The two instructions given by the court, in lieu of the appellee’s first and second prayers, cannot receive the assent of this court. The first did not submit to the consideration of the jury the third issue, and the second, in direct terms, decided that the jury was not at liberty to consider that issue under the pleadings, and that they must find for the appellee on the third and fourth issues. These issues were sent from an Orphans’ Court to a court of law for trial; the latter court had nothing to do with the petition and answer upon which the issues were framed. Its province was simply to submit to the jury the determination of the issues without reference to the question whether they were properly presented by the proceedings in the Orphans’ Court.

The third issue presented the direct question, whether the paper, marked J. C., was a mortgage only; and the fourth was, if said paper was a mortgage only, whether the money, thereby secured to be paid, had ever been paid.
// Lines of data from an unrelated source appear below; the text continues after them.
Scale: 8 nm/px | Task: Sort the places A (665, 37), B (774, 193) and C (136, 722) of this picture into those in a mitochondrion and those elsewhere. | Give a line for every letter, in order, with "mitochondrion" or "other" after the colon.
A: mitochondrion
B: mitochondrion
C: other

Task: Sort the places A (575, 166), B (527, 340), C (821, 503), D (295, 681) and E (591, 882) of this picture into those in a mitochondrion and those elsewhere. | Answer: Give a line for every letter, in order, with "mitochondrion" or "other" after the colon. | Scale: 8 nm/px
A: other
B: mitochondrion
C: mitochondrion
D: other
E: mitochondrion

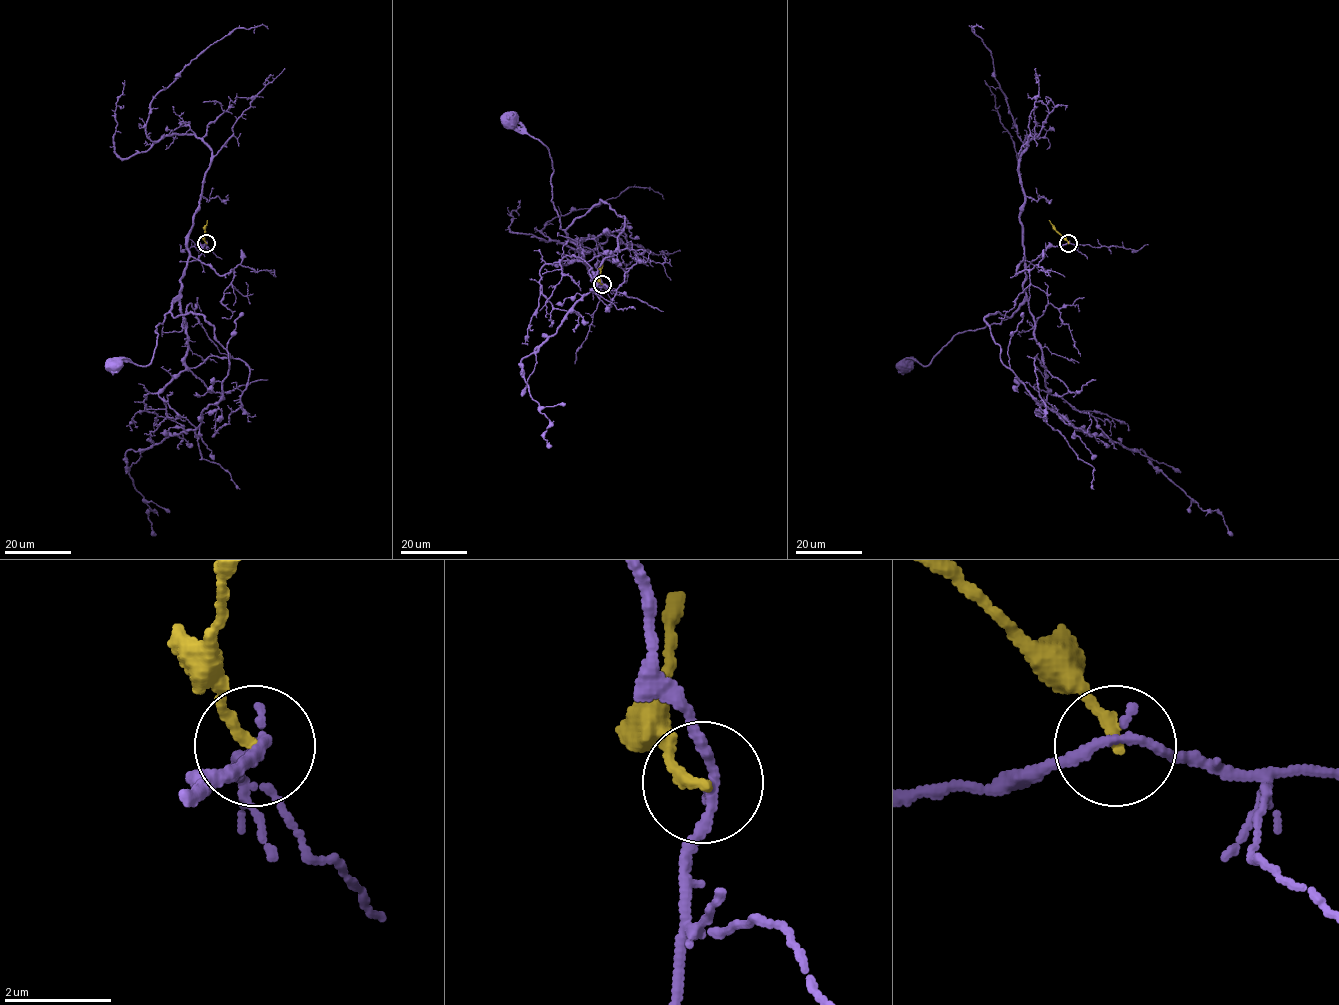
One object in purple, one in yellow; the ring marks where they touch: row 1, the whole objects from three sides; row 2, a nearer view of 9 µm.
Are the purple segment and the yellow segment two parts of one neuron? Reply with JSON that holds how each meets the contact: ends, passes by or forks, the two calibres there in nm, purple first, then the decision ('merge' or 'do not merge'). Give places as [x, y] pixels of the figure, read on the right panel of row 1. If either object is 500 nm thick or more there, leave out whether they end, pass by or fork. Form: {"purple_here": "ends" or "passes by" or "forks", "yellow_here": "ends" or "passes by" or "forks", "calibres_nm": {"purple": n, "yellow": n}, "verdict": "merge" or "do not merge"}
{"purple_here": "passes by", "yellow_here": "ends", "calibres_nm": {"purple": 180, "yellow": 220}, "verdict": "do not merge"}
These issues, as well as the first and second, were sent to the Superior Court to be determined by a jury for the information and guidance of the Orphans’ Court; they were properly presented, and, therefore, any evidence, legally admissible and pertinent to the issues, should have been permitted to go to the jury, and it was manifest error in the court to withdraw either of them from their consideration.

But it has been contended, on behalf of the appellee, that this court cannot reverse on the third exception, because it does not set out the whole evidence. It is, no doubt, well' settled that, unless bills of exception are connected by express reference to each other, or by the use of words which fairly import such connection, they will be considered as separate and distinct, and the court will look to and consider only *the evidence set out in each exception. Gist v. Cockey, 7 H. & J. 134; Burtles v. State, 4 Md. 275; Armstrong v. Thruston, 11 Md. 157. But the rule laid down in those cases, does not apply to the case under consideration. In this case, there is error of law sufficiently appearing in the exception now under consideration, taken by itself, for which this court must reverse, unless it appears that the appellant was not injured *554thereby. To determine this, the court .must look at and consider all the evidence in the record, and is not confined to that which is set out in the particular exception which the court has been considering.

For the reasons we have assigned, the judgment of the court below must be reversed and the cause remanded.

Judgment reversed and procedendo awarded.